Deformation mechanisms in nanoscale brittle materials.

Abstract

In the past ten years nanotechnology has developed from a buzzword to an integral part of our modern life. The promise of bottom up devices has turned into better, faster, and stronger products utilizing nanoscale materials. Tires designed with carbon nanotubes, touchscreens, reformulated steel, self-cleaning fabrics, drug delivery systems, and semiconductor devices all rely on nanoscale materials. However, the mechanical property relationships are not fully understood, and the cross-roads of mechanical performance and electrical properties is still being explored. For example, the role of electrical contact in mechanical systems is important for reliability in systems that contain interconnect, switches, or relays.
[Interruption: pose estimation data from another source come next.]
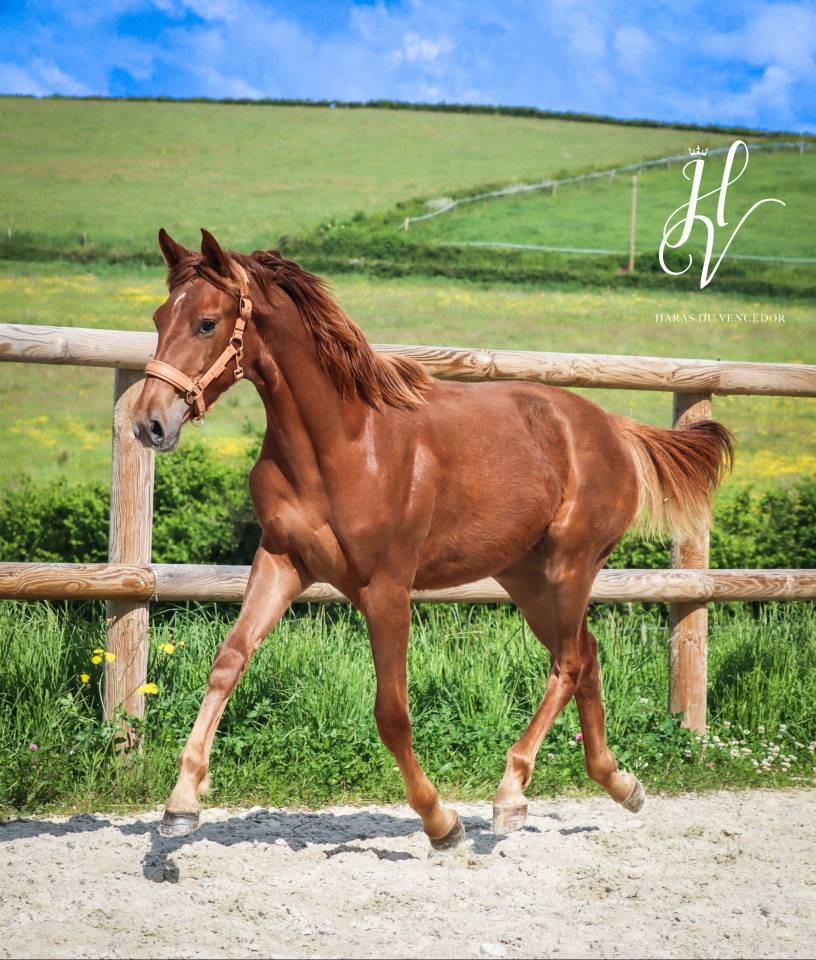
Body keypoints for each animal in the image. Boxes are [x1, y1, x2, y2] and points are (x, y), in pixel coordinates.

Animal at [132, 228, 733, 849]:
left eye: (206, 322)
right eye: (159, 317)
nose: (148, 423)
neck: (341, 444)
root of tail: (613, 427)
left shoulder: (386, 588)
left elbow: (392, 713)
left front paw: (441, 821)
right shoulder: (282, 562)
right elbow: (228, 662)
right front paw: (182, 802)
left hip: (570, 567)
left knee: (568, 662)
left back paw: (510, 794)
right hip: (526, 578)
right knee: (584, 655)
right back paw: (617, 782)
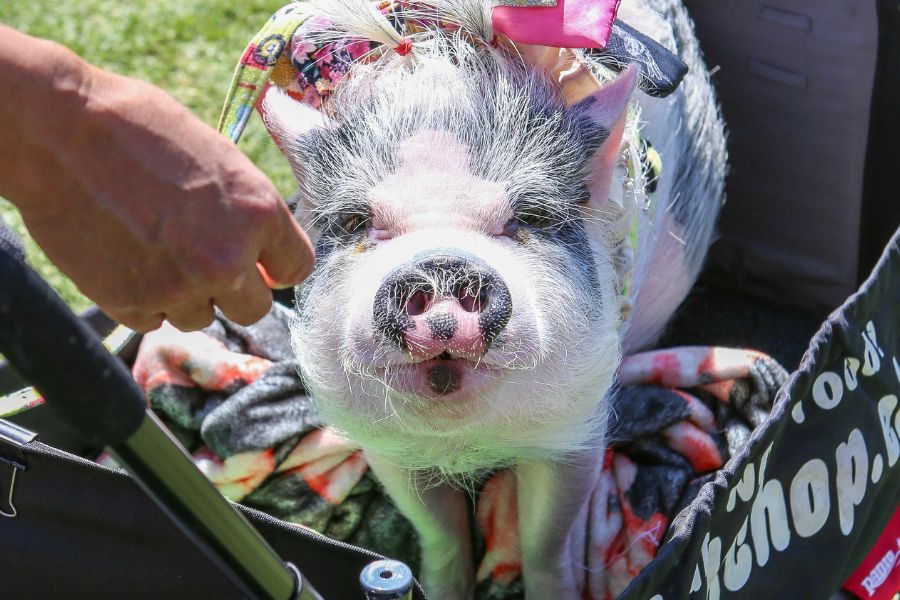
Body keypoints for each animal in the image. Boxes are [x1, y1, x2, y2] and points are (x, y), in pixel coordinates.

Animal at [266, 0, 725, 597]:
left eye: (528, 217)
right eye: (356, 223)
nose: (441, 267)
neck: (470, 439)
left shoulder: (575, 428)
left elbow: (546, 539)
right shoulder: (387, 445)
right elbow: (438, 531)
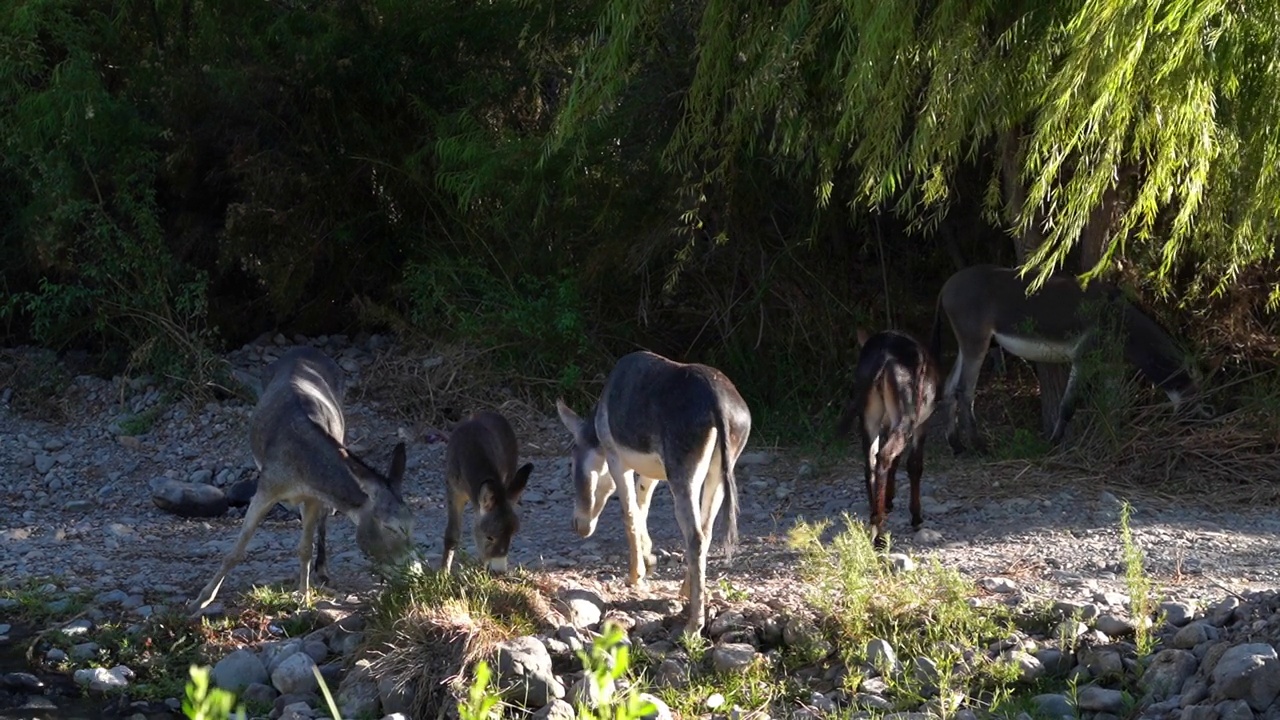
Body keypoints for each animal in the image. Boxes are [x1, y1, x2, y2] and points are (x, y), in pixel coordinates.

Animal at [442, 409, 532, 571]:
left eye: (511, 535)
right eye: (489, 537)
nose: (499, 571)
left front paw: (480, 571)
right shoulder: (452, 489)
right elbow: (452, 535)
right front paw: (442, 573)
MEMS switches in particular can have reliability issues if the conducting area is decreased, or the switch fails due to plasticity. In this thesis, an attempt is made to characterize failure modes of several fundamental nanoscale materials using nanoindentation. In this thesis, ostensibly brittle materials such as alumina, chromia, and silicon are chosen as being archetypal examples of brittle materials. The use of conductive probe indentation is used here as a measure of plasticity under the indenter in constrained metal films with native oxide layers, as well as to determine the point of oxide fracture. In situ transmission electron microscope indentation is used to explore dislocation velocities and strain hardening in compressed silicon pillars. Dislocation velocities, in compression at room temperature, are found that approach that of those at 600°C in bulk tensile specimens. The dislocations, of unknown type, also contribute to strain hardening exponents of approximately 0.4 in pillars, and approach unity in silicon spheres.